▶ _PROBLEM STATEMENT_
Go to the line holding "X140893200Y-107645200D03*" in the data below and repeat it exactly, then each line after it up to and including the one holding "for ipc purpose". Omit pictures.

▶ _PROVIDED ENTRIES_
*** Block opens ***
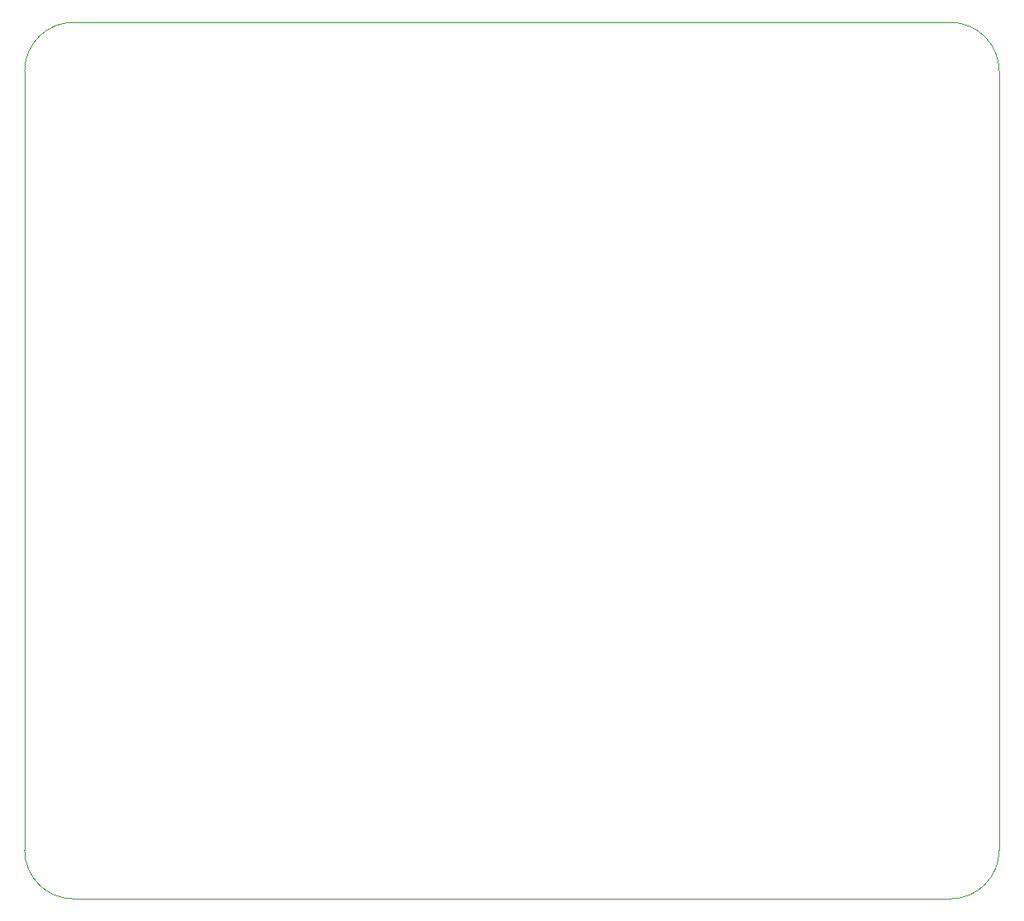
<source format=gm1>
%TF.GenerationSoftware,KiCad,Pcbnew,(5.1.10-1-10_14)*%
%TF.CreationDate,2021-12-01T23:10:12+09:00*%
%TF.ProjectId,EB-ESP32,45422d45-5350-4333-922e-6b696361645f,V1.0*%
%TF.SameCoordinates,Original*%
%TF.FileFunction,Profile,NP*%
%FSLAX46Y46*%
G04 Gerber Fmt 4.6, Leading zero omitted, Abs format (unit mm)*
G04 Created by KiCad (PCBNEW (5.1.10-1-10_14)) date 2021-12-01 23:10:12*
%MOMM*%
%LPD*%
G01*
G04 APERTURE LIST*
%TA.AperFunction,Profile*%
%ADD10C,0.050000*%
%TD*%
G04 APERTURE END LIST*
D10*
X50000000Y-40000000D02*
G75*
G02*
X45000000Y-45000000I-5000000J0D01*
G01*
X-45000000Y-45000000D02*
G75*
G02*
X-50000000Y-40000000I0J5000000D01*
G01*
X-50000000Y40000000D02*
G75*
G02*
X-45000000Y45000000I5000000J0D01*
G01*
X45000000Y45000000D02*
G75*
G02*
X50000000Y40000000I0J-5000000D01*
G01*
X-45000000Y-45000000D02*
X45000000Y-45000000D01*
X-45000000Y45000000D02*
X45000000Y45000000D01*
X50000000Y40000000D02*
X50000000Y-40000000D01*
X-50000000Y40000000D02*
X-50000000Y-40000000D01*
M02*

</source>
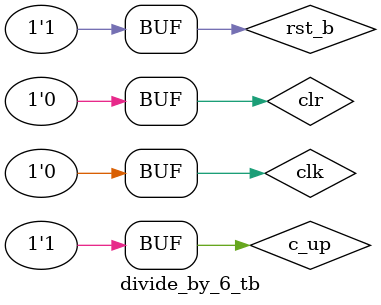
<source format=v>
module divide_by_6 (
    input wire clk,       
    input wire rst_b,     
    input wire c_up,      
    input wire clr,       
    output reg fdclk      
);

    reg [5:0] state;      
    localparam S0 = 6'b000001; 
    localparam S1 = 6'b000010; 
    localparam S2 = 6'b000100; 
    localparam S3 = 6'b001000; 
    localparam S4 = 6'b010000; 
    localparam S5 = 6'b100000; 

    always @(posedge clk or negedge rst_b) begin
        if (!rst_b) begin
            state <= S0; 
            fdclk <= 0;  
        end else if (clr) begin
            state <= S0; 
            fdclk <= 0;  
        end else if (c_up) begin
            case (state)
                S0: state <= S1;
                S1: state <= S2;
                S2: state <= S3;
                S3: state <= S4;
                S4: state <= S5;
                S5: state <= S0; 
                default: state <= S0; 
            endcase
        end
    end

    always @(*) begin
        if (state == S0 || state == S1 || state == S2 || state == S3) begin
            fdclk = 1; 
        end else begin
            fdclk = 0; 
        end
    end
endmodule



module divide_by_6_tb;
    reg clk;
    reg rst_b;
    reg c_up;
    reg clr;
    wire fdclk;

    divide_by_6 uut (
        .clk(clk),
        .rst_b(rst_b),
        .c_up(c_up),
        .clr(clr),
        .fdclk(fdclk)
    );

    localparam CLK_PERIOD = 100;
    localparam RUNNING_CYCLES = 50;
    initial begin
        clk = 1'd0;
        repeat (2*RUNNING_CYCLES) #(CLK_PERIOD/2) clk = ~clk;
    end
    
    localparam RST_DURATION = 25;
    initial begin
      rst_b = 1'd0;
      #RST_DURATION rst_b = 1'd1;
    end

    initial begin
        clr = 0;
        #400 clr = 1; 
        #100 clr = 0;
    end

    initial begin
        c_up = 1;
        #600 c_up = 0; 
        #100 c_up = 1; 
        #400 c_up = 0; 
        #200 c_up = 1; 
    end

    initial begin
        $monitor("Time: %0t | fdclk: %b | c_up: %b | clr: %b", $time, fdclk, c_up, clr);
    end
endmodule


</source>
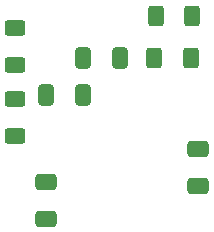
<source format=gtp>
%TF.GenerationSoftware,KiCad,Pcbnew,8.0.5*%
%TF.CreationDate,2025-01-09T17:24:21-08:00*%
%TF.ProjectId,hyperion,68797065-7269-46f6-9e2e-6b696361645f,rev?*%
%TF.SameCoordinates,Original*%
%TF.FileFunction,Paste,Top*%
%TF.FilePolarity,Positive*%
%FSLAX46Y46*%
G04 Gerber Fmt 4.6, Leading zero omitted, Abs format (unit mm)*
G04 Created by KiCad (PCBNEW 8.0.5) date 2025-01-09 17:24:21*
%MOMM*%
%LPD*%
G01*
G04 APERTURE LIST*
G04 Aperture macros list*
%AMRoundRect*
0 Rectangle with rounded corners*
0 $1 Rounding radius*
0 $2 $3 $4 $5 $6 $7 $8 $9 X,Y pos of 4 corners*
0 Add a 4 corners polygon primitive as box body*
4,1,4,$2,$3,$4,$5,$6,$7,$8,$9,$2,$3,0*
0 Add four circle primitives for the rounded corners*
1,1,$1+$1,$2,$3*
1,1,$1+$1,$4,$5*
1,1,$1+$1,$6,$7*
1,1,$1+$1,$8,$9*
0 Add four rect primitives between the rounded corners*
20,1,$1+$1,$2,$3,$4,$5,0*
20,1,$1+$1,$4,$5,$6,$7,0*
20,1,$1+$1,$6,$7,$8,$9,0*
20,1,$1+$1,$8,$9,$2,$3,0*%
G04 Aperture macros list end*
%ADD10RoundRect,0.250000X-0.412500X-0.650000X0.412500X-0.650000X0.412500X0.650000X-0.412500X0.650000X0*%
%ADD11RoundRect,0.250000X0.400000X0.625000X-0.400000X0.625000X-0.400000X-0.625000X0.400000X-0.625000X0*%
%ADD12RoundRect,0.250000X-0.625000X0.400000X-0.625000X-0.400000X0.625000X-0.400000X0.625000X0.400000X0*%
%ADD13RoundRect,0.250000X0.650000X-0.412500X0.650000X0.412500X-0.650000X0.412500X-0.650000X-0.412500X0*%
%ADD14RoundRect,0.250000X0.625000X-0.400000X0.625000X0.400000X-0.625000X0.400000X-0.625000X-0.400000X0*%
%ADD15RoundRect,0.250000X-0.650000X0.412500X-0.650000X-0.412500X0.650000X-0.412500X0.650000X0.412500X0*%
G04 APERTURE END LIST*
D10*
%TO.C,C2*%
X131596600Y-114300000D03*
X134721600Y-114300000D03*
%TD*%
D11*
%TO.C,R5*%
X143891600Y-111201200D03*
X140791600Y-111201200D03*
%TD*%
D12*
%TO.C,R2*%
X129032000Y-117780400D03*
X129032000Y-114680400D03*
%TD*%
D10*
%TO.C,C3*%
X137909700Y-111201200D03*
X134784700Y-111201200D03*
%TD*%
D13*
%TO.C,C1*%
X131622800Y-121678300D03*
X131622800Y-124803300D03*
%TD*%
D14*
%TO.C,R3*%
X129032000Y-111761200D03*
X129032000Y-108661200D03*
%TD*%
D11*
%TO.C,R4*%
X143993200Y-107645200D03*
X140893200Y-107645200D03*
%TD*%
D15*
%TO.C,C4*%
X144526000Y-122034900D03*
X144526000Y-118909900D03*
%TD*%
M02*

</source>
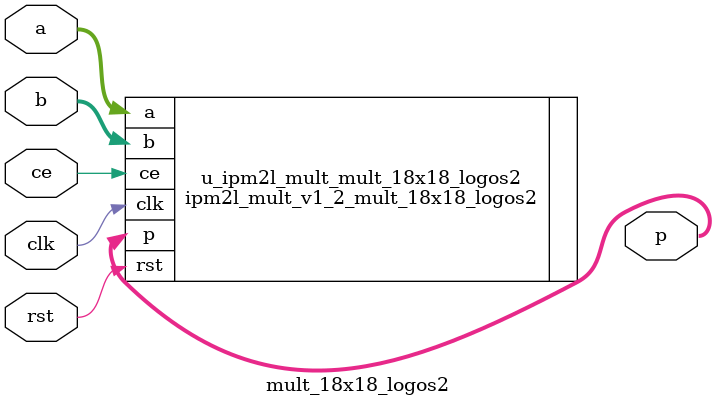
<source format=v>


`timescale 1ns/1ps
module mult_18x18_logos2
( 
     ce  ,
     rst ,
     clk ,
     a   ,
     b   ,
     p
);



localparam ASIZE               = 18 ; //@IPC int 2,82

localparam BSIZE               = 18 ; //@IPC int 2,82

localparam A_SIGNED            = 0 ; //@IPC enum 0,1

localparam B_SIGNED            = 0 ; //@IPC enum 0,1

localparam ASYNC_RST           = 1 ; //@IPC enum 0,1

localparam OPTIMAL_TIMING      = 0 ; //@IPC enum 0,1

localparam INREG_EN            = 0 ; //@IPC enum 0,1

localparam PIPEREG_EN_1        = 1 ; //@IPC enum 0,1

localparam PIPEREG_EN_2        = 0 ; //@IPC enum 0,1

localparam PIPEREG_EN_3        = 0 ; //@IPC enum 0,1

localparam OUTREG_EN           = 0 ; //@IPC enum 0,1

//tmp variable for ipc purpose 

localparam PIPE_STATUS         = 1 ; //@IPC enum 0,1,2,3,4,5

localparam ASYNC_RST_BOOL      = 1 ; //@IPC bool

localparam OPTIMAL_TIMING_BOOL = 0 ; //@IPC bool

localparam ADVANCED_BOOL       = 0 ; //@IPC bool

//end of tmp variable
localparam  GRS_EN       = "FALSE"         ;  

localparam  PSIZE = ASIZE + BSIZE          ;  

input                 ce  ;
input                 rst ;
input                 clk ;
input  [ASIZE-1:0]    a   ;
input  [BSIZE-1:0]    b   ;
output [PSIZE-1:0]    p   ;

ipm2l_mult_v1_2_mult_18x18_logos2
#(  
    .ASIZE           ( ASIZE            ),
    .BSIZE           ( BSIZE            ),
    .OPTIMAL_TIMING  ( OPTIMAL_TIMING   ), 

    .INREG_EN        ( INREG_EN         ),    
    .PIPEREG_EN_1    ( PIPEREG_EN_1     ),     
    .PIPEREG_EN_2    ( PIPEREG_EN_2     ),
    .PIPEREG_EN_3    ( PIPEREG_EN_3     ),
    .OUTREG_EN       ( OUTREG_EN        ),
    .PIPE_STATUS     ( PIPE_STATUS      ),

    .ADVANCED_BOOL   ( ADVANCED_BOOL    ),

    .GRS_EN          ( GRS_EN           ),  
    .A_SIGNED        ( A_SIGNED         ),     
    .B_SIGNED        ( B_SIGNED         ),     
    .ASYNC_RST       ( ASYNC_RST        )      
)u_ipm2l_mult_mult_18x18_logos2
(
    .ce              ( ce     ),
    .rst             ( rst    ),
    .clk             ( clk    ),
    .a               ( a      ),
    .b               ( b      ),
    .p               ( p      )
);

endmodule

</source>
*** Block closes ***
▶ _EXERCISE ANSWER_
X140893200Y-107645200D03*
%TD*%
D15*
%TO.C,C4*%
X144526000Y-122034900D03*
X144526000Y-118909900D03*
%TD*%
M02*

</source>
<source format=v>


`timescale 1ns/1ps
module mult_18x18_logos2
( 
     ce  ,
     rst ,
     clk ,
     a   ,
     b   ,
     p
);



localparam ASIZE               = 18 ; //@IPC int 2,82

localparam BSIZE               = 18 ; //@IPC int 2,82

localparam A_SIGNED            = 0 ; //@IPC enum 0,1

localparam B_SIGNED            = 0 ; //@IPC enum 0,1

localparam ASYNC_RST           = 1 ; //@IPC enum 0,1

localparam OPTIMAL_TIMING      = 0 ; //@IPC enum 0,1

localparam INREG_EN            = 0 ; //@IPC enum 0,1

localparam PIPEREG_EN_1        = 1 ; //@IPC enum 0,1

localparam PIPEREG_EN_2        = 0 ; //@IPC enum 0,1

localparam PIPEREG_EN_3        = 0 ; //@IPC enum 0,1

localparam OUTREG_EN           = 0 ; //@IPC enum 0,1

//tmp variable for ipc purpose 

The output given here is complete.